Doctors are skeptical because Maduro in Venezuela calls the ‘miracle cure’ of the coronavirus

CARACAS (Reuters) – Venezuelan President Nicolas Maduro is promoting a ‘miracle’ drug that he says neutralizes COVID-19 without any side effects. According to doctors, it is not supported by science.

Maduro on Sunday offered the drug Carvativir, an oral solution he said was being tested on patients in a Caracas hospital and a sports center used as emergency medical services.

“It went through a period of nine months of study, experimentation, clinical application. About sick, very sick, people intubating, and we found them back,” he said on Sunday during a television broadcast.

He described the liquid as ‘miracle drops by Jose Gregorio Hernandez’, a 19th-century Venezuelan doctor who was reconciled by the Roman Catholic Church last year, without elaborating on the active ingredients.

The Ministry of Information did not respond to a request for further information.

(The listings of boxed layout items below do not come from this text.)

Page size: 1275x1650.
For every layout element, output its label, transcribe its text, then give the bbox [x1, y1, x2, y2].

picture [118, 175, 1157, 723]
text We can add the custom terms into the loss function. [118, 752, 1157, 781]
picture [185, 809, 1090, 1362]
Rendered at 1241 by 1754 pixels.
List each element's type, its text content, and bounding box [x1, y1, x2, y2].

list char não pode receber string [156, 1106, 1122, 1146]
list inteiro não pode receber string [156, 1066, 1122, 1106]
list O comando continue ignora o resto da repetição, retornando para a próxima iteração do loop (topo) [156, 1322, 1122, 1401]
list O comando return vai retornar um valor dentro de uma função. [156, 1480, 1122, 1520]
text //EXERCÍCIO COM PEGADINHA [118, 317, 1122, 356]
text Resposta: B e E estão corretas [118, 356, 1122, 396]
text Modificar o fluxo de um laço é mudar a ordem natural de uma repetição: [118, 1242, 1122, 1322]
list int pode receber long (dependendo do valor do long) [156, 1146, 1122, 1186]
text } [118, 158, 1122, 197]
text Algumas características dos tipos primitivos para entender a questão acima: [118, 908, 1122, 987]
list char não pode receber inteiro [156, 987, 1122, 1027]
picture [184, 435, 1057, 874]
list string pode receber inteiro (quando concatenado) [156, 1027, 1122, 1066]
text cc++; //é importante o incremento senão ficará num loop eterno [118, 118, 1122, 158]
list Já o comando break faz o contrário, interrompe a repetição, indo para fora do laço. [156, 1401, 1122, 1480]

In response, doctors said Carvativir was derived from thyme, an herb that has been used in traditional medicine for centuries but whose effect on the coronavirus has not yet been determined.

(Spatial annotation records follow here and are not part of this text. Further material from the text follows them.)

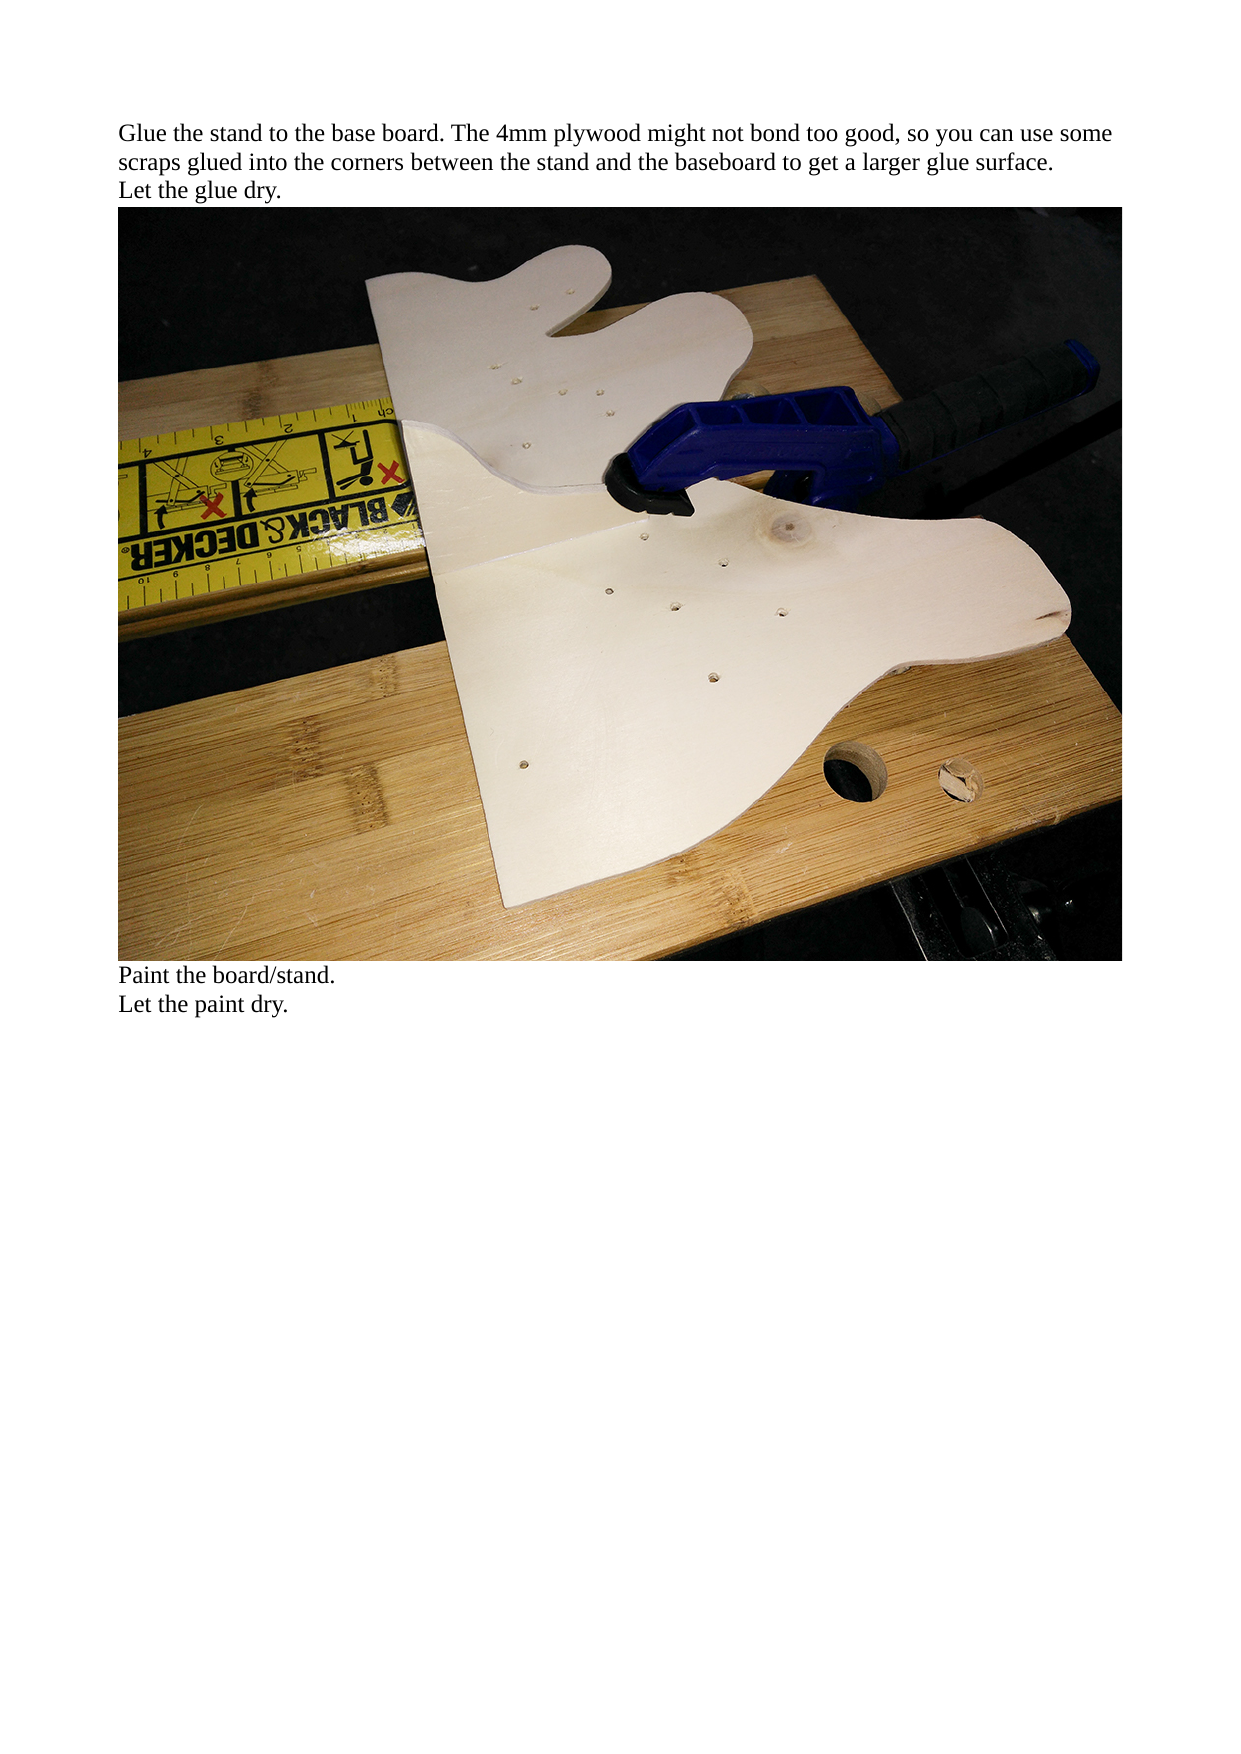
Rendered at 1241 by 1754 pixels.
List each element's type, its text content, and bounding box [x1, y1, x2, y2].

text Glue the stand to the base board. The 4mm plywood might not bond too good, so you can use some scraps glued into the corners between the stand and the baseboard to get a larger glue surface. [118, 118, 1122, 176]
text Let the paint dry. [118, 989, 1122, 1018]
text Paint the board/stand. [118, 961, 1122, 989]
picture [118, 207, 1123, 961]
text Let the glue dry. [118, 176, 1122, 204]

“The treatment claim for # Carvativir’s brand name for # COVID19 is unfounded by any clinical data, but as a press release from #Maduro, it could hit social media waves for another highlight of sublingual bread and circus,” said Dr. Francisco Marty tweeted, an expert on infectious diseases at Brigham and Women’s Hospital in Boston.

Venezuela’s National Academy of Medicine said in a statement late Monday that Carvativir “has therapeutic potential against coronavirus.”

“It is nevertheless prudent to wait for more data from the Carvativir tests … to consider it a candidate for an anti-COVID-19 medication,” the statement read.

Venezuela is scrambling to gain access to vaccines amid a worldwide race by countries to vaccinate their population.

About 123,709 COVID-19 cases and 1,148 deaths have been officially reported – this is according to the opposition and some health workers underestimate the impact of the virus in the South American country, whose health system has deteriorated.

Maduro promised that about 10 million doses of the Russian Sputnik V coronavirus vaccine would arrive soon.